Вчерашним утром ему удалось выкроить всего пару часов на сон, после которого он был на удивление бодрым. Забавно, но даже морщинки возле глаз казались ему меньше и незаметнее. Всё утро, пока они собирались на свадьбу, он был весел и внимателен, помог Белль одеться, шутливо поторапливал Криса, перечитал свою речь и нашёл пару минут, чтобы её переписать. Таким он оставался, и когда они прибыли в отель: добродушно болтал с Роджером и Мэттом и был готов к любому настроению жениха. К счастью, жених был так же бодр и весел, как и он.

— Тук-тук! — улыбнулся Голд, заглядывая в номер Ричарда. — Можно?

— Заходи! — обрадовался Рик. — Как я выгляжу?

Выглядел он очень хорошо. На нём был потрясающий чёрный костюм оригинального кроя, пошитый на заказ как раз на этот случай, серо-голубой жилет, белая рубашка и галстук-бабочка. Седые вьющиеся волосы были тщательно уложены, и усы он тоже не поленился привести в порядок. Сейчас Ричард пытался выбрать запонки, разрываясь между серебряными, инкрустированными бриллиантами, простыми из золота и платиновыми, украшенными маленькими синими камнями.

— Замечательно, — похвалил Голд. — Что поразительно, учитывая, сколько ты выпил накануне.

— Да… — протянул Брэдфорд, припоминая недавние подвиги. — Но ничего!
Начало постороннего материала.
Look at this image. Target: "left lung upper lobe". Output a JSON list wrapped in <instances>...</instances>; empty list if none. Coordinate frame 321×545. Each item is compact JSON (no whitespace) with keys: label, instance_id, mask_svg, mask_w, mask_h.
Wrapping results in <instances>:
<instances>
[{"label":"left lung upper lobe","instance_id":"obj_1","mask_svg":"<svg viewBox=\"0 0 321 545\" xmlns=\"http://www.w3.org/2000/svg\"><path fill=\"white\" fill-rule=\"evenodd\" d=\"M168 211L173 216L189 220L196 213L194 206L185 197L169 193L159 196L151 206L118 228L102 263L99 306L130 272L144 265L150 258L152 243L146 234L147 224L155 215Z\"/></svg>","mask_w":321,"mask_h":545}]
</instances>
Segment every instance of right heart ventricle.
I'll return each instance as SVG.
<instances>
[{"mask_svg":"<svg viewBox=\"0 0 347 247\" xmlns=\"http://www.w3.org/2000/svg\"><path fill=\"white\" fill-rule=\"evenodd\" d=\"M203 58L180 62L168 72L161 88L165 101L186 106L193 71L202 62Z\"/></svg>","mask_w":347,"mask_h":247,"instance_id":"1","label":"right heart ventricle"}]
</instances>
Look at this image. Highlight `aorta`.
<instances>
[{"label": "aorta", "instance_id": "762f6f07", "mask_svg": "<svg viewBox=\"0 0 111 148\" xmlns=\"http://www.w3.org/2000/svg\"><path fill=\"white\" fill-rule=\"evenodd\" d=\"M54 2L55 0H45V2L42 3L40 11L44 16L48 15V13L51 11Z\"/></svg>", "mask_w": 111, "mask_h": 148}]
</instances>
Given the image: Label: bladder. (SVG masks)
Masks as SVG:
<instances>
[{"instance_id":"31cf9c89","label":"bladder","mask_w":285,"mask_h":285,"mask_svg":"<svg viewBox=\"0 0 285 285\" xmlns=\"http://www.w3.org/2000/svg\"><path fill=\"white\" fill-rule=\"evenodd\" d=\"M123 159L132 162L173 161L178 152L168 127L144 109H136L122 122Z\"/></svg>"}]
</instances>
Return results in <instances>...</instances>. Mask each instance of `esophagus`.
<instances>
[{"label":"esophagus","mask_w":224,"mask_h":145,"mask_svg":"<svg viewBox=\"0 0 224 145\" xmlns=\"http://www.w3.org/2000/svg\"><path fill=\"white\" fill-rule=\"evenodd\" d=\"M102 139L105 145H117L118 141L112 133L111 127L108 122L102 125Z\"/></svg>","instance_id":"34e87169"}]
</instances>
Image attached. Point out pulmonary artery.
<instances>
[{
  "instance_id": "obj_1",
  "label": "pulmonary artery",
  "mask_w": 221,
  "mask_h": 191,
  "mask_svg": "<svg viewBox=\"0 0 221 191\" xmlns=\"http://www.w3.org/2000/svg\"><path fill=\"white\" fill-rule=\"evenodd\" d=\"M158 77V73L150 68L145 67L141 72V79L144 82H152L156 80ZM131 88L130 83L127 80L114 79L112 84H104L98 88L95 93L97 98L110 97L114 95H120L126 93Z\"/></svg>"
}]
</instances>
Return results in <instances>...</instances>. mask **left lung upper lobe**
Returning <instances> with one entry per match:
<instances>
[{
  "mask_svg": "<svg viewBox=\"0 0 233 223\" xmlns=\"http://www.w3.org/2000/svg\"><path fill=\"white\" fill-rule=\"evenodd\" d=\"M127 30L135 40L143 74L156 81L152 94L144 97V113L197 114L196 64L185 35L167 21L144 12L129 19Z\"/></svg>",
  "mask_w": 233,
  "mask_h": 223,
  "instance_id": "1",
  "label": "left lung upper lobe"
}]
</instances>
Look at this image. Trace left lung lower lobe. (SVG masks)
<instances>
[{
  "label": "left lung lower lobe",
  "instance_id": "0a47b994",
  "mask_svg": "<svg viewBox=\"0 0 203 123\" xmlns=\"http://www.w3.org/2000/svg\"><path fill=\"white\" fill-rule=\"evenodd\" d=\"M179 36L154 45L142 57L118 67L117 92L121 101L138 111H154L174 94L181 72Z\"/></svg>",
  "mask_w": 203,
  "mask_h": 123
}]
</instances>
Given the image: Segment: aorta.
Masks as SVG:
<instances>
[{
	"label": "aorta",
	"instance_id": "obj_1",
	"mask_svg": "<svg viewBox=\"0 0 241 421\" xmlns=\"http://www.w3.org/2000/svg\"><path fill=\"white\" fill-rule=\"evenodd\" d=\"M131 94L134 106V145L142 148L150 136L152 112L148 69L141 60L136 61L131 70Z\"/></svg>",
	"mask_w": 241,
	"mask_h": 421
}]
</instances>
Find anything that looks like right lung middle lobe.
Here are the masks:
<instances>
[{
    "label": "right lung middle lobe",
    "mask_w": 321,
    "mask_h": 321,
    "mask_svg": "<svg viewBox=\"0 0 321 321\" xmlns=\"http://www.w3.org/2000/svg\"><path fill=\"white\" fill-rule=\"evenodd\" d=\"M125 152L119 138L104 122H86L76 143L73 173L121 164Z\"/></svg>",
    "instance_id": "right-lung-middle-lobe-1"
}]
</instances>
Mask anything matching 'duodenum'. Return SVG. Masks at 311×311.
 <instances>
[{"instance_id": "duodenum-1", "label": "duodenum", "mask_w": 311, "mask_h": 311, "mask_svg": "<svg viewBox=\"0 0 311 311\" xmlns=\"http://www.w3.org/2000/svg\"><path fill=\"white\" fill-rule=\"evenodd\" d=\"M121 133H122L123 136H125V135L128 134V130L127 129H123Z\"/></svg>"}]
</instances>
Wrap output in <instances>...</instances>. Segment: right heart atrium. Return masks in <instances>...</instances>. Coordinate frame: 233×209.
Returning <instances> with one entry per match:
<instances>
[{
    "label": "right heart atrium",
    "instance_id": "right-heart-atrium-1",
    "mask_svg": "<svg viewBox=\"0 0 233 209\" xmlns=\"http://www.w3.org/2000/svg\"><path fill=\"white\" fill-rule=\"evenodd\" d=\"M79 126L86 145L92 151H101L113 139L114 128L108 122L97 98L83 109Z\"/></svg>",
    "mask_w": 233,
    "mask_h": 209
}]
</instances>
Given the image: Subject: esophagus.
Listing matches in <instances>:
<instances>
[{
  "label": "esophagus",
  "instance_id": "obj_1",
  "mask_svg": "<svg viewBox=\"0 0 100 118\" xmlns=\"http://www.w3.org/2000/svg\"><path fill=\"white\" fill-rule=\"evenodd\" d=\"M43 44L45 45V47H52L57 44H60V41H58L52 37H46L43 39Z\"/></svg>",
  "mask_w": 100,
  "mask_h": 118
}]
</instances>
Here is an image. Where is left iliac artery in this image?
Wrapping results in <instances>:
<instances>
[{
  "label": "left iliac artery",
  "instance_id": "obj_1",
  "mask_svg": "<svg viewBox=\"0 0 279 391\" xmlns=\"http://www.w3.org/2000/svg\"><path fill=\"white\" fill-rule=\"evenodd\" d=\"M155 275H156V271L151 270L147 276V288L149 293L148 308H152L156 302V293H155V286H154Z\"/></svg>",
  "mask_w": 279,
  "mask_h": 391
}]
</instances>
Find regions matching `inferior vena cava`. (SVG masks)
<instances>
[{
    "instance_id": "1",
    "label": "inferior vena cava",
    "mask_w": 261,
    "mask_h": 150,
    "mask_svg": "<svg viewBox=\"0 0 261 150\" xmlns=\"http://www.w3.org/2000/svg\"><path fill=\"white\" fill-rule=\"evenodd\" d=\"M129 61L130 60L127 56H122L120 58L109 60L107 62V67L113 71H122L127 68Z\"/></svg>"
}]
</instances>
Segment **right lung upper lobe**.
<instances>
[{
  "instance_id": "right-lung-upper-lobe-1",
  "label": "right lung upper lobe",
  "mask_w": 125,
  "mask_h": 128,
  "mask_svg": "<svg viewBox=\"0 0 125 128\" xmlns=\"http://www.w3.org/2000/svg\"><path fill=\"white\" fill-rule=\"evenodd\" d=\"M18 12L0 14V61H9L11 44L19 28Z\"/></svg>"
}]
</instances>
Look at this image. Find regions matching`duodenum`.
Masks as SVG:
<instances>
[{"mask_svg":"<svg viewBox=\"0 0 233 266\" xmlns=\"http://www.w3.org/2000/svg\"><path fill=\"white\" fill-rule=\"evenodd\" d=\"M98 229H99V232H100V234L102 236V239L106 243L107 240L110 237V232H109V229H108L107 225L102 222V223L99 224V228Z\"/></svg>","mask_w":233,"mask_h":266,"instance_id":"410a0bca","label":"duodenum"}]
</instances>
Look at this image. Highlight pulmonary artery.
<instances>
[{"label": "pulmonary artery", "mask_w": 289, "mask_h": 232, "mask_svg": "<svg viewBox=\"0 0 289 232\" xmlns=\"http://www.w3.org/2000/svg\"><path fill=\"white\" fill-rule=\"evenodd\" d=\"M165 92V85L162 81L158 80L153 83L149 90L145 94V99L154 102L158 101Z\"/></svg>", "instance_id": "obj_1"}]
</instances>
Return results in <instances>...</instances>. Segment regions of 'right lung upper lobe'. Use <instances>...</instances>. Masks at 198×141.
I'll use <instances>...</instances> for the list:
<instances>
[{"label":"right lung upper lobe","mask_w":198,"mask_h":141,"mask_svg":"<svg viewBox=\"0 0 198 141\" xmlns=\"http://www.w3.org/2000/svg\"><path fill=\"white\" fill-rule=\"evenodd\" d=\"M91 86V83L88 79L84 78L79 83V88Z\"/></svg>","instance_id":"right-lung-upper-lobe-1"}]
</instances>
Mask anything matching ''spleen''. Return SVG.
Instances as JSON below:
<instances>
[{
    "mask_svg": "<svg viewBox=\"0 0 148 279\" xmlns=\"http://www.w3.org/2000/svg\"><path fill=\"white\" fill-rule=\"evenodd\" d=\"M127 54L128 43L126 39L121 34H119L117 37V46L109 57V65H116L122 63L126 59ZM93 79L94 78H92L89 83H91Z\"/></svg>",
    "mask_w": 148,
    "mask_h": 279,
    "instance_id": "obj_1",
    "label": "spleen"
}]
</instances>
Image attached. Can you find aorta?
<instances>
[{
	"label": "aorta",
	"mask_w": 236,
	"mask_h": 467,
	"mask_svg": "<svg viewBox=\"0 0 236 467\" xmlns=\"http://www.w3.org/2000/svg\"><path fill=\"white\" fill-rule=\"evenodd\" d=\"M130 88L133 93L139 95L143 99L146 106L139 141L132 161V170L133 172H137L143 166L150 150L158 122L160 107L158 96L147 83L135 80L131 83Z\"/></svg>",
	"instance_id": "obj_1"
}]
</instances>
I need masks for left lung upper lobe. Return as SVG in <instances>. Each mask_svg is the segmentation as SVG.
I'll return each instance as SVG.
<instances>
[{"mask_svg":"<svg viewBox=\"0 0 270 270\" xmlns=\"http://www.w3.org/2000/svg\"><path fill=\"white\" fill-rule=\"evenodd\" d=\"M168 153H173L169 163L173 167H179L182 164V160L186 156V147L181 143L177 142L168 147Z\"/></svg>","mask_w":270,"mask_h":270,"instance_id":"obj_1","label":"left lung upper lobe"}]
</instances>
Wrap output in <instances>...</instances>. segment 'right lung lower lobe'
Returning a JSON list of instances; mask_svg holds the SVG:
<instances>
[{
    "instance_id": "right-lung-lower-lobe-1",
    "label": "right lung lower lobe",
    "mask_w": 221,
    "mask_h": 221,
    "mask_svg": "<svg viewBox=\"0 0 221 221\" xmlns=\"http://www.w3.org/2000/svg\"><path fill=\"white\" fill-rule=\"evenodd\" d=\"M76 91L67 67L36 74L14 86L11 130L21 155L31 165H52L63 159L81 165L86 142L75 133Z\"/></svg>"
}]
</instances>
Мэйси подняла меня на ноги в два счета.

— Я рад, что ты в хорошем настроении.





— А как иначе? — усмехнулся Рик. — Этот день должен стать одним из счастливейших в моей жизни.

— И он им станет, друг мой, — поддержал Голд. — Он им станет.

Это было приятное воспоминание, но его охватило странное предчувствие, что что-то пошло не так, и он с тревогой посмотрел на жену.

— Что случилось? — нахмурилась Белль.

— Я не знаю, — Румпель покачал головой, повертел в руках стакан с водой, сделал ещё несколько глотков и осторожно поставил его на прикроватную тумбочку. — Как прошла свадьба?

— Великолепно, — улыбнулась Белль. — Всё было идеально. Разве ты не помнишь?

— Помню… — неуверенно ответил он и задумался, стараясь воскресить в памяти цепь событий.

Нехорошее предчувствие охватило Голда ещё вчера, в номере Ричарда, но оно было связано лишь с брошью, которую он прихватил с собой. Он хотел вернуть её законному владельцу, но не решался отдать, не желая напоминать ему о Рене.

— Ты что-то притих, Руперт, — заметил Рик, прервав свой рассказ о платиновых запонках, которые надел минуту назад. — В чём дело?

— Это неважно.

— Нет, важно. Говори.

— Хорошо… — сдался Голд, достал из кармана брошь и рассказал другу, как она к нему попала. — Я не смог от неё избавиться.

— Брошь моей матери, — Ричард предсказуемо загрустил, но светлой грустью. — Она так никому и не принесла удачу.

— Но теперь всё иначе, — мягко возразил Голд. — Четвёртый чистый лист.

— Да, четвёртый лист, — улыбнулся Ричард. — Спасибо, что вернул. Отдам её Виктории, как память. У нее ничего нет из вещей нашей мамы.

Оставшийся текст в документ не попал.